=== Section Start ===
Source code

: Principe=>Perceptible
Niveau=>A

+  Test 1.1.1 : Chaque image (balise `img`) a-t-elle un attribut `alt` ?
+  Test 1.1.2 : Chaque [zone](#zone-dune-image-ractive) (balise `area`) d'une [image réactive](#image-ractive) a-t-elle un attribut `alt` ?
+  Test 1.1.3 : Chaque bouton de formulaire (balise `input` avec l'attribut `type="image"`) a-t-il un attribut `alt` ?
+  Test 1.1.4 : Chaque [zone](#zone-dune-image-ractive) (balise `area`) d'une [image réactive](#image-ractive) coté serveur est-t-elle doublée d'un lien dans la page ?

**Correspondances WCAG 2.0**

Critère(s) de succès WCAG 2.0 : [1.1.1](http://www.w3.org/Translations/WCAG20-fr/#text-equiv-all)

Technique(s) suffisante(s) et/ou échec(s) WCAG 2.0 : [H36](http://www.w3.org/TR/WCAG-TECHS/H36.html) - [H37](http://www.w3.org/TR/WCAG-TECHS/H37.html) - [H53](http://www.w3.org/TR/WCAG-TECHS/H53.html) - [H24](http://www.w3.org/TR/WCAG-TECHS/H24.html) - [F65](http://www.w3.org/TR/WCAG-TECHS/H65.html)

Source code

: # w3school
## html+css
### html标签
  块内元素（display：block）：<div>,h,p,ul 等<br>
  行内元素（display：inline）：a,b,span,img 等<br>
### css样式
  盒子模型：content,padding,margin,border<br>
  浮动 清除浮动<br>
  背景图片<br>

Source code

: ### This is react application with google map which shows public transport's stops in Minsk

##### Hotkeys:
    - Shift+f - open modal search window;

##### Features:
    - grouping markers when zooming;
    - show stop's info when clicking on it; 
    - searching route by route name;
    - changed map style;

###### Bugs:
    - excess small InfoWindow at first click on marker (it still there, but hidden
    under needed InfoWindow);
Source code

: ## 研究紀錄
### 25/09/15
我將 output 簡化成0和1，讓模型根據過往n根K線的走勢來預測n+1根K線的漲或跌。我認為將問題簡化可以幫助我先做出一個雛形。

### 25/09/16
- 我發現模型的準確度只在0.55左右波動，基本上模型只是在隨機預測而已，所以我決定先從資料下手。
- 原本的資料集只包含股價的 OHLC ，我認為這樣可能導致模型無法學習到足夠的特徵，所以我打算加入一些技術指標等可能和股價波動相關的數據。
=== Section End ===
**REQUIREMENT**
Only the number should be given: the count of lines in the entries that contain the string "Chaque".

**SOLUTION TO THE EXERCISE**
4